Aim of the task >>
Pick out each line below that contains the string "barcode". Case counts.

--- Start Supplied material ---

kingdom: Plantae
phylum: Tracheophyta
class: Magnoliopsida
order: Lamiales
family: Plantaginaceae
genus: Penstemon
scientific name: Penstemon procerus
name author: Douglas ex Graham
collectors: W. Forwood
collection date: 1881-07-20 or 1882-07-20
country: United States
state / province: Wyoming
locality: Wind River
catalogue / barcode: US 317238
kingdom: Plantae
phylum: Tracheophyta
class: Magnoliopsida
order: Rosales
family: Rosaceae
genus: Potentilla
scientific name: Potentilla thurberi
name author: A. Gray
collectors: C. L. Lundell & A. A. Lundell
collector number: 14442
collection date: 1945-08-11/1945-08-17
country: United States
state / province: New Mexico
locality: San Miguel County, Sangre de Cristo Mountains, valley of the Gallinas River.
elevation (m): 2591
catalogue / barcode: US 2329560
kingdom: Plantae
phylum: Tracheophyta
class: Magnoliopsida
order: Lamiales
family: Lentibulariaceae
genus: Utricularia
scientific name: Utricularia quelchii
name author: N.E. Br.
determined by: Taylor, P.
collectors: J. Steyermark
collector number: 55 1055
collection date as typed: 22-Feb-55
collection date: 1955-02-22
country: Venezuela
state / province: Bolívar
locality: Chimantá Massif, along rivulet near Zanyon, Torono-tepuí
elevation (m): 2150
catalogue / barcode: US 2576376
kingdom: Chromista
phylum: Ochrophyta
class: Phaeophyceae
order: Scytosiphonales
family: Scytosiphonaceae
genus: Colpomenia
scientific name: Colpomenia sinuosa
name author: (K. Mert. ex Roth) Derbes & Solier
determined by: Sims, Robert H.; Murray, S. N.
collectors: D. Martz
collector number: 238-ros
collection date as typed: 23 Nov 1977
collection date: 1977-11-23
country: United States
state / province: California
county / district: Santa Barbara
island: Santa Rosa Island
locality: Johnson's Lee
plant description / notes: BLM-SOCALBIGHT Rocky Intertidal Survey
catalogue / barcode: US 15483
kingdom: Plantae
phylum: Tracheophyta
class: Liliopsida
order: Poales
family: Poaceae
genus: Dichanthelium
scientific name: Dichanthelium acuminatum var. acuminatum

--- End Supplied material ---

Right answer >>
catalogue / barcode: US 317238
catalogue / barcode: US 2329560
catalogue / barcode: US 2576376
catalogue / barcode: US 15483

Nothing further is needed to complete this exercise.